* List of tasks *
(a) Copy the passage on polling the SQS queue word for word, starting at "return AmazonSQSClientBuilder" and ending at "for the results.".
(b) Extend the passage on polling the SQS queue for Rekognition job results, picking up right after its final sentence.
START Text provided
Hence, our code has to poll the SQS queue using an instance of AmazonSQS. This is created by some new code inside ClientFactory:

public static AmazonSQS createSQSClient() {
    ClientConfiguration clientConfig = createClientConfiguration();

    return AmazonSQSClientBuilder
            .standard()
            .withClientConfiguration(clientConfig)
            .withCredentials(new ProfileCredentialsProvider())
            .withRegion("eu-west-1")
            .build();
}

The ClientConfiguration is the same as for the Rekognition client, so we can refactor it into the method createClientConfiguration().

The AmazonSQS provides the method receiveMessage() to collect new messages from the SQS queue. The URL of the queue is provided as first parameter to this method. The following code iterates over all messages and extracts the job ID. If it matches the one we have obtained before, the status of the job is evaluated. In case it is SUCCEEDED, we can query the Amazon Rekognition service for the results.
END Text provided
START Listed entries
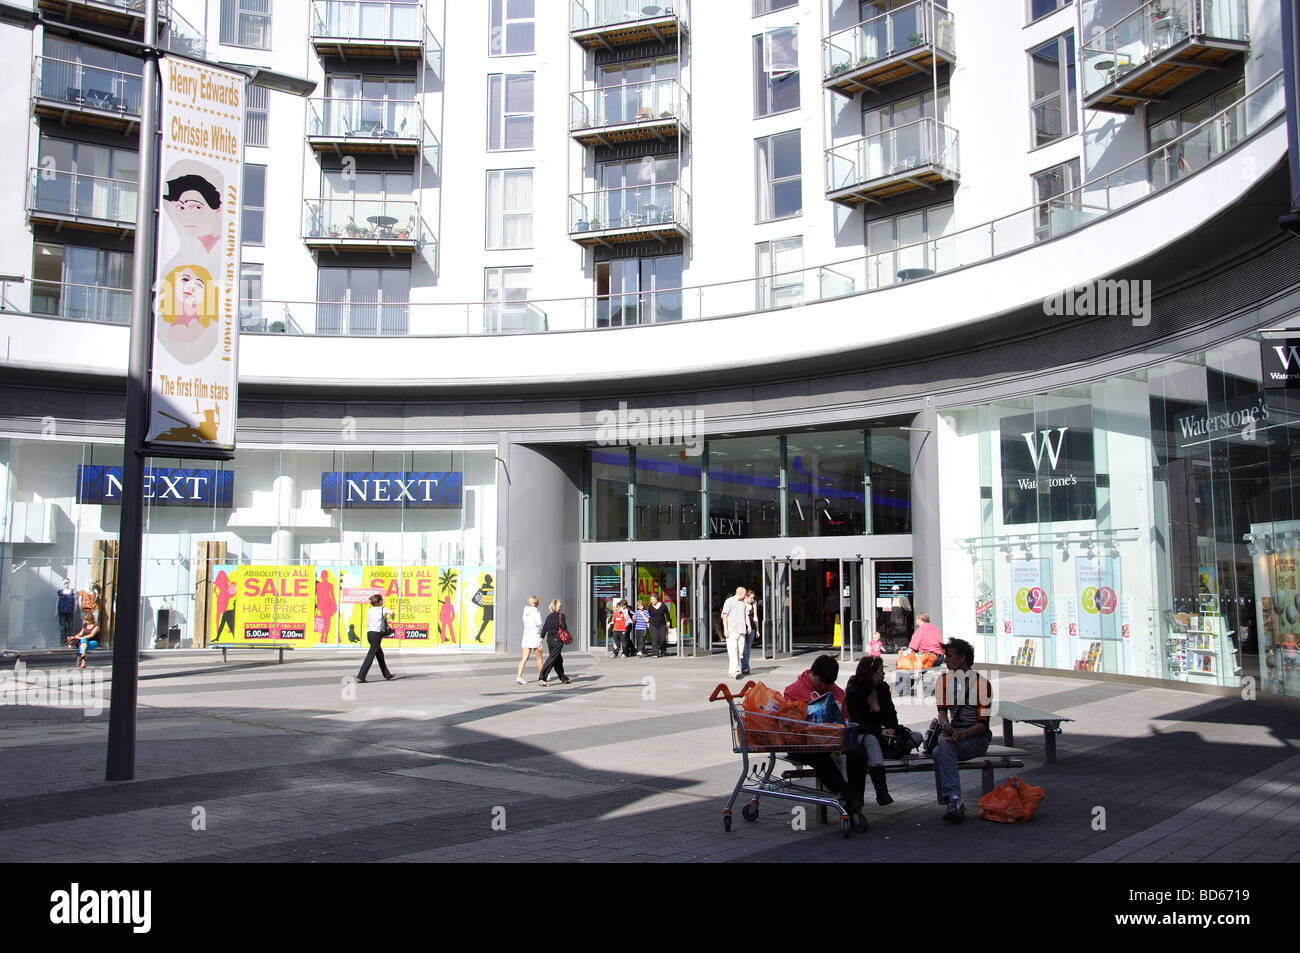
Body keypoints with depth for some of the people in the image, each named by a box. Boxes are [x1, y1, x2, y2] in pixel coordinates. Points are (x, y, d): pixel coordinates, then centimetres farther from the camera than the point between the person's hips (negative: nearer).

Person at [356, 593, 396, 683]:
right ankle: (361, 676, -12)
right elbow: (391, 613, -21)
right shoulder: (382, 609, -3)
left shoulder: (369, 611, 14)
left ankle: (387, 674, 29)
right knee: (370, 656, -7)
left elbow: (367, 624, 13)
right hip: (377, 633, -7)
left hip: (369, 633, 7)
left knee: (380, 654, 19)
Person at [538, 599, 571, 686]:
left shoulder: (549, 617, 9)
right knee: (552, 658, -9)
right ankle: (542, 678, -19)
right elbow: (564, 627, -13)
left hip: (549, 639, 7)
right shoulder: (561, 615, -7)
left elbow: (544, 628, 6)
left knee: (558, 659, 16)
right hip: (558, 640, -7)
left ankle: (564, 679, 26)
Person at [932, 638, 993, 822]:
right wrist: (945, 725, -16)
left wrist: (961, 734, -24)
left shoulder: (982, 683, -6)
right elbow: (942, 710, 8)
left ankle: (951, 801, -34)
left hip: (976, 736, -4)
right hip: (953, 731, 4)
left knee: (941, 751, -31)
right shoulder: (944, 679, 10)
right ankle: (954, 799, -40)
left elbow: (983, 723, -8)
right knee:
END Listed entries
* Answers by task *
(a)
return AmazonSQSClientBuilder
            .standard()
            .withClientConfiguration(clientConfig)
            .withCredentials(new ProfileCredentialsProvider())
            .withRegion("eu-west-1")
            .build();
}

The ClientConfiguration is the same as for the Rekognition client, so we can refactor it into the method createClientConfiguration().

The AmazonSQS provides the method receiveMessage() to collect new messages from the SQS queue. The URL of the queue is provided as first parameter to this method. The following code iterates over all messages and extracts the job ID. If it matches the one we have obtained before, the status of the job is evaluated. In case it is SUCCEEDED, we can query the Amazon Rekognition service for the results.

(b)
This is done by submitting a GetLabelDetectionRequest with the job ID, the maximum of results and a sorting order to the Rekognition service. As the list may be very long, the results are paged using a token. While the result contains a “next token”, we have to submit another request to retrieve the remaining results. For each detected label we output the name of the label, its confidence and the timestamp relative to the beginning of the video.

The user has can start the application by providing three arguments:

java -jar target\rekognition-1.0-SNAPSHOT-jar-with-dependencies.jar detect-labels-video javacodegeeks-videos people_walking.mp4

The first argument is the operation to start in our application, the second the S3 bucket and the third the name of the video inside the bucket. As mentioned before, please double-check that the bucket resides within the AWS region you are using. Here I have chosen a video with walking people. Feel free to choose any H.264 encoded video that you have.

A sample output for the video looks like this:

Started label detection.
Waiting for message with job-id:563b31a1f1fa05a9cb917d270c7c500631bc13e159ea18e4e8bfa5d6ad689624
......
Found job: "563b31a1f1fa05a9cb917d270c7c500631bc13e159ea18e4e8bfa5d6ad689624"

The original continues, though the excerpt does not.